Adam Tarbox, Nutanix

We have learned as an industry that there is a vast set of needs out there to meet, and we can absolutely find ways to partner well together. As such, we anticipate that the alliance landscape will see even more examples of vendors finding common ground as demand grows for more complete, multi-technology solutions.

Nutanix has already forged strategic relationships with Red Hat and Citrix, each of which have proved to be of great value to our partners with solutions that are certified and supported together. Nutanix continues to support VMware ESXi and Horizon View to enable customer choice. Nutanix also partners with Amazon Web Services and Microsoft Azure because cloud is no longer a destination but a collection of capabilities that customers want to work together seamlessly as a hybrid environment.

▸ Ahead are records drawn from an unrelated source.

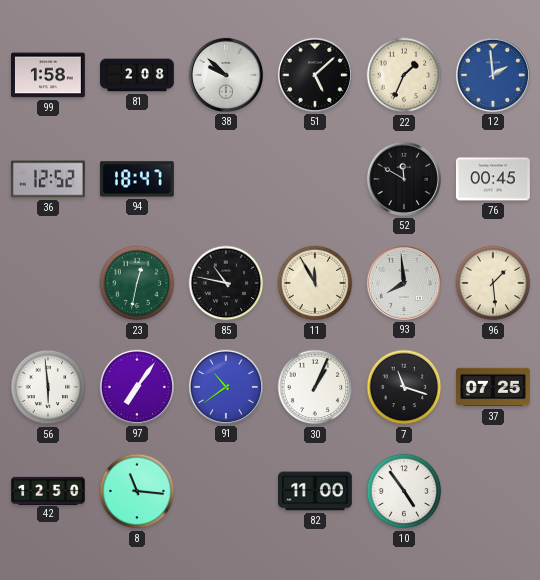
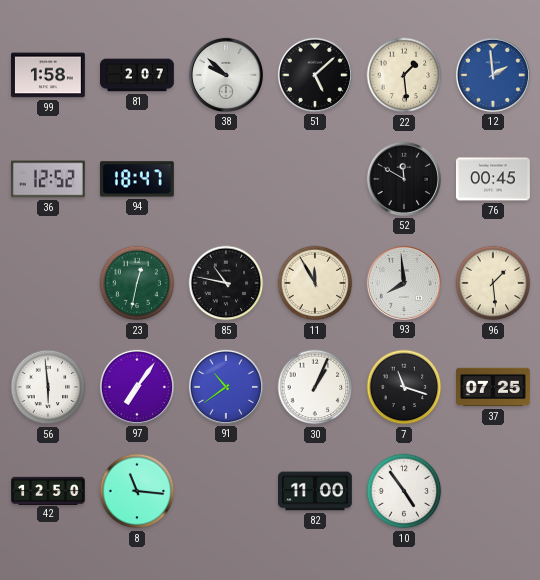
81: 2:08 -> 2:07
22: 1:34 -> 1:29
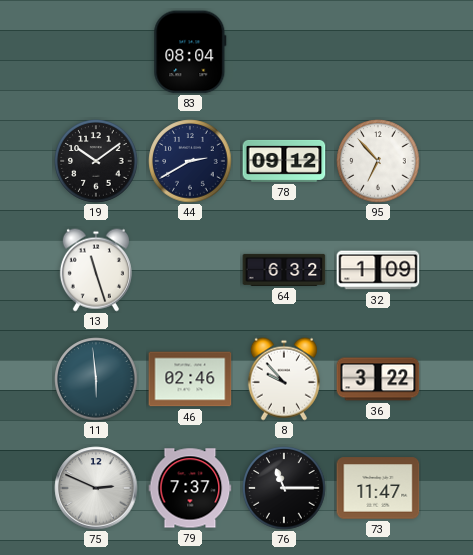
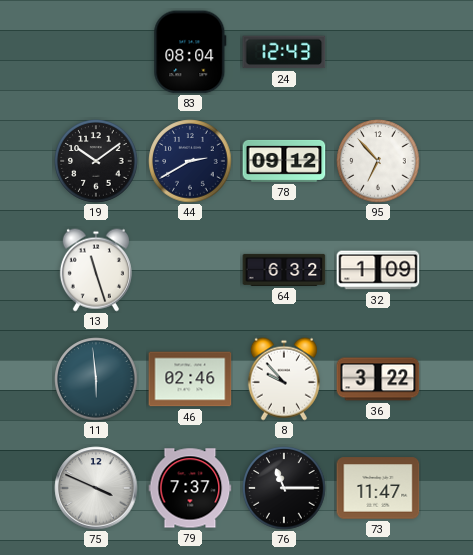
24: none -> 12:43
75: 2:49 -> 3:49
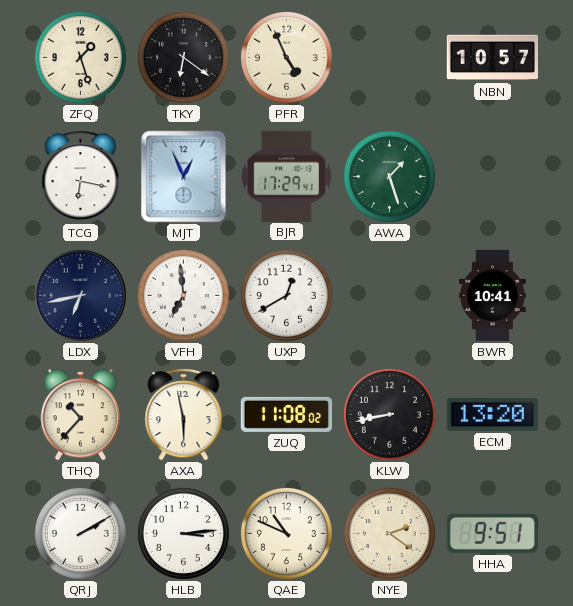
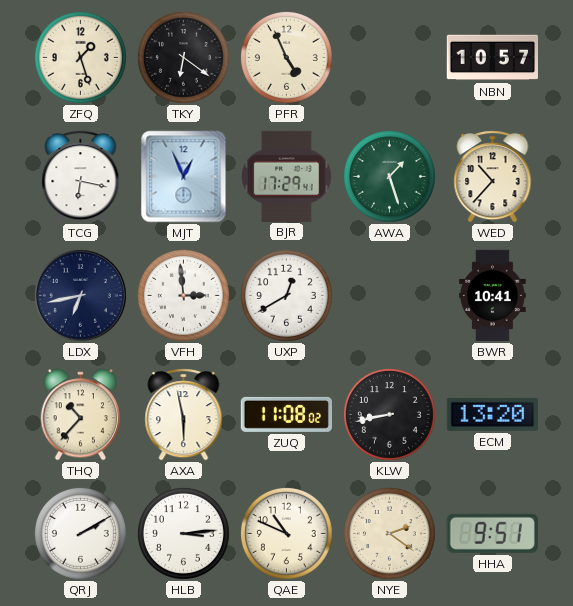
WED: none -> 10:37
VFH: 6:59 -> 2:59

Services, services, services

As we’ve discussed, the increase in focus around services will continue – and partners will build or buy to acquire those capabilities. Companies will make a move away from transactional volume sales to services, such as technical services in areas such as hybrid infrastructure, security and cloud.

All of these developments mean there is no longer a one-size-fits-all approach to partnering. The role of the partner has never been more important in the new digital era, and it must be central to delivering value and ensuring their customers’ desired outcomes beyond 2022.


Adam Tarbox is vice-president of EMEA channel sales at Nutanix where he leads all routes to market, spearheading channel activities in all the European countries, Middle East and Africa (EMEA) region. Prior to this, he was director of global system integrator (GSI) business for EMEA, where he was responsible for developing and executing an overarching regional alliance strategy for Nutanix’s GSI partners.